Naalakkersuisut, the elected government, has announced it will spend 10 million kroner ($1.5 million) over the next five years to develop a machine-translation program of its own for Greenlandic. Doing so will, in part, help reduce its budget for translation and interpretation services, and allow language staff to concentrate on more complicated tasks.
To start with, the project will focus on translating between the Kalaallisut dialect of Greenlandic (the official language) and Danish (the former official language). Mostly this is because this is where the need is greatest, according to Per Langgård, Oqaasileriffik’s language-technology lead, but it is also where there is an existing body of easily comparable texts.
The second bit is important because, to prime the pump of machine-translation tools, those making them need do more than just link individual words across languages, they also need to program them to understand how those words fit together to make sentences and paragraphs, oftentimes with different meanings depending on the context.
To do this, previous generations of translation tools have used a technology known as statistical machine translation, in which a program comes up with a version in the target language by comparing huge quantities of text and coming up with what is the most likely meaning.
Typically, this renders translations that give users the gist of what the original version was about, but little else. The method is adequate for languages that are close linguistically, or where there are large volumes of text that can be compared. Because Greenlandic is vastly different from other types of languages, it would render translations that were mostly gibberish.
“It is a technology that would be totally impossible to apply to a polysynthetic language,” Langgård says. By “polysynthetic,” he means a language in which single words are composed of multiple elements to make up a complex thought.

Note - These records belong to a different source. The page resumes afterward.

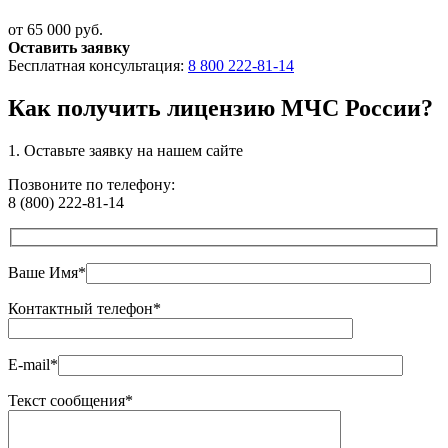
от 65 000 руб.
Оставить заявку
Бесплатная консультация:
8 800 222-81-14
Как получить лицензию МЧС России?
1. Оставьте
заявку
на нашем сайте
Позвоните по телефону:
8 (800) 222-81-14
Ваше Имя*
Контактный телефон*
E-mail*
Текст сообщения*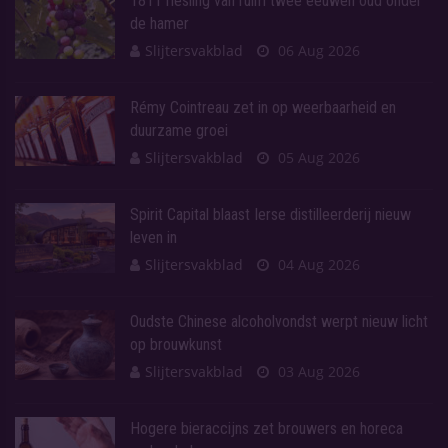
1811 riesling van ruim twee eeuwen oud onder
de hamer
Slijtersvakblad
06 Aug 2026
Rémy Cointreau zet in op weerbaarheid en
duurzame groei
Slijtersvakblad
05 Aug 2026
Spirit Capital blaast Ierse distilleerderij nieuw
leven in
Slijtersvakblad
04 Aug 2026
Oudste Chinese alcoholvondst werpt nieuw licht
op brouwkunst
Slijtersvakblad
03 Aug 2026
Hogere bieraccijns zet brouwers en horeca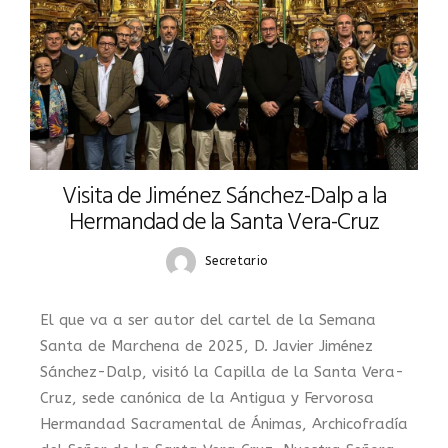
Visita de Jiménez Sánchez-Dalp a la
Hermandad de la Santa Vera-Cruz
Secretario
El que va a ser autor del cartel de la Semana
Santa de Marchena de 2025, D. Javier Jiménez
Sánchez-Dalp, visitó la Capilla de la Santa Vera-
Cruz, sede canónica de la Antigua y Fervorosa
Hermandad Sacramental de Ánimas, Archicofradía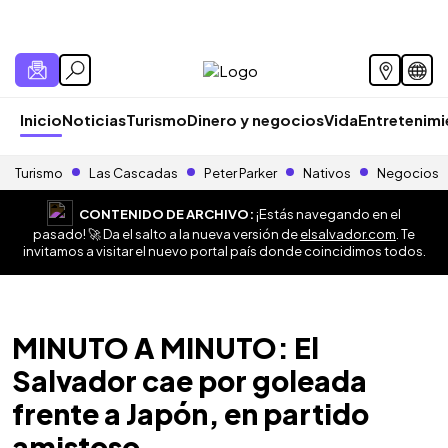
Inicio
Noticias
Turismo
Dinero y negocios
Vida
Entretenim
Turismo
Las Cascadas
Peter Parker
Nativos
Negocios
CONTENIDO DE ARCHIVO:
¡Estás navegando en el
pasado! 🚀 Da el salto a la nueva versión de
elsalvador.com
. Te
invitamos a visitar el nuevo portal país donde coincidimos todos.
MINUTO A MINUTO: El
Salvador cae por goleada
frente a Japón, en partido
amistoso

This results in words that, even for native speakers, are dauntingly long. The longest word in Greenlandic, for example, is reputed to be nalunaarasuartaatilioqateeraliorfinnialikkersaatiginialikkersaatilillaranatagoorunarsuarrooq, (hear it pronounced), meaning ‘once again they tried to build a radio station, but apparently it is still only on the drawing board’.
To get around this, the program will use artificial intelligence, which, instead of power, uses finesse to look for patterns between two languages. Generally, this results in translations that appear more natural to native speakers.
The process of making up the machine-translation program will have the added benefit of tidying up databases and other source texts in Greenlandic. The knock-on benefit of that, according to Langgård, will be that when a decision is made to add new languages, English being the most likely candidate, the process will be far faster.
Another benefit of using an artificial-intelligence-based program is that, like human intelligence, it improves the more it is used.
“Our translation tool is going to be intelligent,” Langgård says. “It will literally learn to understand Greenlandic.”
Even with this capacity, Oqaasileriffik is keeping its expectations low. The service will probably be most useful for short, work-related messages. Legal documents and news articles will still be too complicated, but where the line between clear and garbled falls will depend in large part on funding, Langgård reckons.
For the time being at least, making machine translations completely intelligible will still require the human touch.